I once had to type a philosophy paper for one of my college student clients. When he came to pick it up, he asked, "What did you think of it?" (the question I usually dread when asked about subjects I haven't taken). So I answered, "I'll take your word for it. Every one of them." and admitted I really don't know much about philosophy, at least in the academic sense.
 
While any non-axiomatic system is inherently forced to include a majority of parts which lie beyond any possible stable focal point, philosophy does have the ill fortune to be in this regard inferior even to orders which are tied to cosmic objects – such as physics – because philosophy is fully internal in its subjects and ways of examination.

I am not sure I understand this.

Setting aside its relation to mathematics, I tend to regard philosophy as sets of logic systems
which in part border and overlap with religion and in part border and overlap with science.

By the way I regard lawyers as operating within a subset of philosophy.

But even a philosopher should know the distinction between a belief and a lack of belief.

For instance Brexit is not itself a belief, but an expression of a lack of belief in the European project.
 
I am not sure I understand this.

Setting aside its relation to mathematics, I tend to regard philosophy as sets of logic systems
which in part border and overlap with religion and in part border and overlap with science.

By the way I regard lawyers as operating within a subset of philosophy.

But even a philosopher should know the distinction between a belief and a lack of belief.

For instance Brexit is not itself a belief, but an expression of a lack of belief in the European project.

Well, ancient philosophy usually was categorized in three parts:
-physics (study of external stuff)
-ethics (about way of life etc)
-dialectics (about notions, ideas and what is reality)

Math itself is a study of internal objects, but of a specific type which has more evident ties to sensory stuff (eg counting or examination of form/space) than purely theoretical notions (eg the notion of a reality).

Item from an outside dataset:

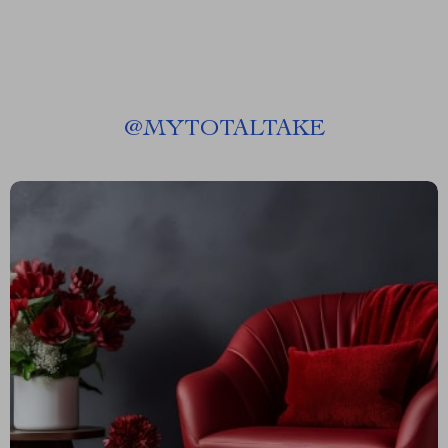
@
MYTOTALTAKE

But all math prerequisites an axiomatic base where you study something - else you cannot prove a statement as true or not. For example, in the axiomatically defined system of Euclidian geometry, it is always true (and can be proven) that the pythagorean theorem stands. But the confines of the system are there; eg (to use the simplest possible example) while you are to examine if a^2=B^2+c^2, you don't get to examine dialectic stuff like "how does each thinker form the notion of a, square, equality" etc etc. In dialectics, by contrast, everything is open, but this is why no proof is available and no end in examination. It is also - generally - why Socrates often ends each dialogue by noting that past some point one cannot know something.